**Study text:**
__________
What does naturally even mean here. How is a 64 byte register's (zmm0) size any less natural?

Or a 7 byte register, if you really want to get freaky.
What about 36 bit registers
Nothing in this slop means anything particularly, but this detail is extra-wrong considering the variety of processors that the inventor says he used to create this algorithm.
First, this article is mostly (AI?) regurgitation. This is much better: https://smalldatum.blogspot.com/2026/01/common-prefix-skippi....

Second, I have independently invented this (quicksort on strings with prefixes) at my time at CWI, although I didn't end up publishing it, because...

Third, this was already published in the original 1961 Quicksort paper by Hoare: https://www.cs.ox.ac.uk/files/6226/H2006%20-%20Historic%20Qu.... Near the end, the section on "Multi-word keys" describes a quicksort that partitions on just the first word, and only accesses the next word for the equality partition.

So as is usual, this patent never should have been awarded.

A vague article.

With one sentence per line.

Most annoying.

Thank you.

For wasting my time.

The only thing someone could learn from this is that CPU registers can be 8 bytes.

Looks like an AI rewrite of something better.
> A CPU register is naturally 8 bytes in size, and if Oracle extracts 8 bytes from two strings for comparison, then the comparison requires fewer registers and fewer CPU cycles.

Isn't this just a typical SIMD optimization that tons of projects use?
__________
**Request 1:** Reproduce the comment thread in full, word for word.
The comment thread and the saved entries are unrelated material.

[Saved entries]
__________
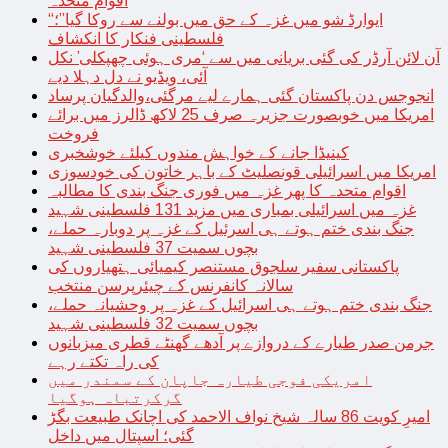
اقوام متحدہ
“ایوارڈ شو میں غزہ کے حق میں بولنے سے روکا گیا”؛
فلسطینی فنکار کا انکشاف
آن لائن آرڈر کی گئی بریانی میں سے ‘مری ہوئی چھپکلی’ نکل
آئی، ویڈیو نے دل دہلا دیے
انجوجس دن پاکستان گئی ہمارے لیے مرگئی،والدگیان پرساد
امریکا میں خوبصورت جزیرہ صرف 25 لاکھ ڈالرز میں برائے
فروخت
کینیڈا جانے کے خواہش مندوں کیلئے خوشخبری
امریکا میں اسرائیلی قونصلیٹ کے باہر خاتون کی خودسوزی
اقوام متحدہ کا پھر غزہ میں فوری جنگ بندی کا مطالبہ
غزہ میں اسرائیلی بمباری میں مزید 131 فلسطینی شہید
جنگ بندی ختم ہوتے ہی اسرئیل کے غزہ پر دوبارہ حملے،
بچوں سمیت 37 فلسطینی شہید
پاکستانی سفیر سلجوق مستنصر کیمیائی ہتھیاروں کی
سالانہ کانفرنس کے چیئرپرسن منتخب
جنگ بندی ختم ہوتے ہی اسرائیل کے غزہ پر وحشیانہ حملے،
بچوں سمیت 32 فلسطینی شہید
جرمن صدر طیارے کے دروازے پر آدھے گھنٹے قطری میزبانوں
کی راہ تکتے رہے
امریکی فوجی طیارہ جاپان کے سمندر میں
گرکرتباہ ہوگیا
امیرِ کویت 86 سالہ شیخ نواف الاحمد کی اچانک طبیعت بگڑ
گئی؛ اسپتال میں داخل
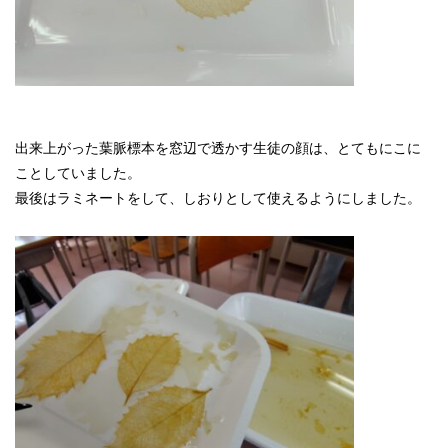
出来上がった葉脈標本を窓辺で透かす生徒の顔は、とてもにこに
ことしていました。
最後はラミネートをして、しおりとして使えるようにしました。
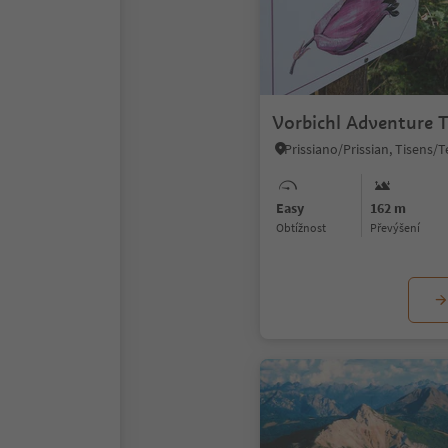
Vorbichl Adventure Tr
Easy
162 m
Obtížnost
Převýšení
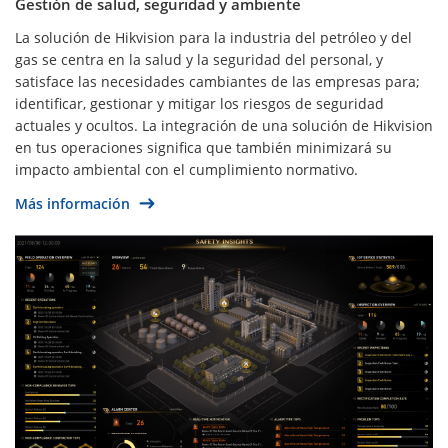
Gestión de salud, seguridad y ambiente
La solución de Hikvision para la industria del petróleo y del
gas se centra en la salud y la seguridad del personal, y
satisface las necesidades cambiantes de las empresas para;
identificar, gestionar y mitigar los riesgos de seguridad
actuales y ocultos. La integración de una solución de Hikvision
en tus operaciones significa que también minimizará su
impacto ambiental con el cumplimiento normativo.
Más información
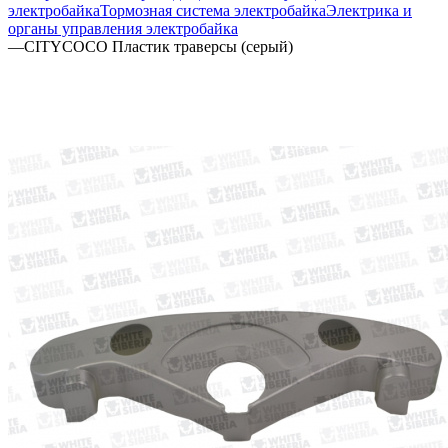
электробайка
Тормозная система электробайка
Электрика и
органы управления электробайка
—
CITYCOCO Пластик траверсы (серый)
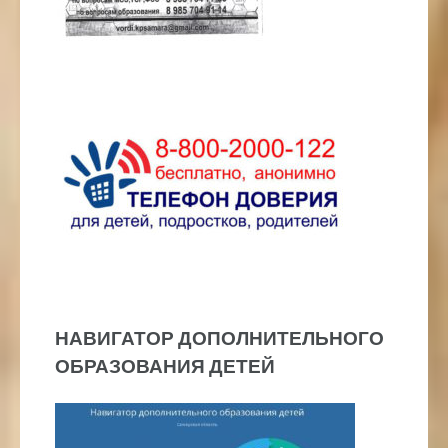
НАВИГАТОР ДОПОЛНИТЕЛЬНОГО
ОБРАЗОВАНИЯ ДЕТЕЙ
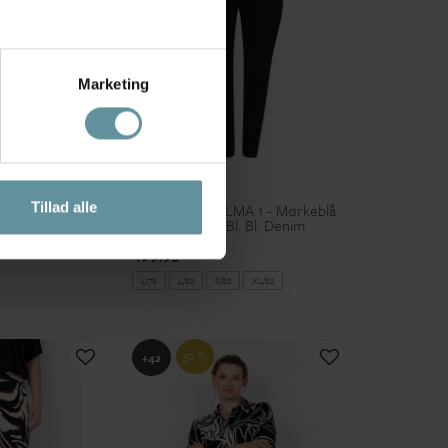
Marketing
Wasabiconcept
Tillad alle
 2 - Mørkeblå
Wasabi WA-SELMA 1 - Mørkeblå
 Bl. Denim
Jeans W10457 Bl. Bl. Denim
499,95 kr
L/78
L/82
S/82
XL/82
50 %
+42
__________
**Request 2:** Write out everything in the saved entries from the line containing "Gestión de salud, seguridad y ambiente" down to the line containing "Más información", including both of those lines, word for word.

**Task response 1:**
What does naturally even mean here. How is a 64 byte register's (zmm0) size any less natural?

Or a 7 byte register, if you really want to get freaky.
What about 36 bit registers
Nothing in this slop means anything particularly, but this detail is extra-wrong considering the variety of processors that the inventor says he used to create this algorithm.
First, this article is mostly (AI?) regurgitation. This is much better: https://smalldatum.blogspot.com/2026/01/common-prefix-skippi....

Second, I have independently invented this (quicksort on strings with prefixes) at my time at CWI, although I didn't end up publishing it, because...

Third, this was already published in the original 1961 Quicksort paper by Hoare: https://www.cs.ox.ac.uk/files/6226/H2006%20-%20Historic%20Qu.... Near the end, the section on "Multi-word keys" describes a quicksort that partitions on just the first word, and only accesses the next word for the equality partition.

So as is usual, this patent never should have been awarded.

A vague article.

With one sentence per line.

Most annoying.

Thank you.

For wasting my time.

The only thing someone could learn from this is that CPU registers can be 8 bytes.

Looks like an AI rewrite of something better.
> A CPU register is naturally 8 bytes in size, and if Oracle extracts 8 bytes from two strings for comparison, then the comparison requires fewer registers and fewer CPU cycles.

Isn't this just a typical SIMD optimization that tons of projects use?

**Task response 2:**
Gestión de salud, seguridad y ambiente
La solución de Hikvision para la industria del petróleo y del
gas se centra en la salud y la seguridad del personal, y
satisface las necesidades cambiantes de las empresas para;
identificar, gestionar y mitigar los riesgos de seguridad
actuales y ocultos. La integración de una solución de Hikvision
en tus operaciones significa que también minimizará su
impacto ambiental con el cumplimiento normativo.
Más información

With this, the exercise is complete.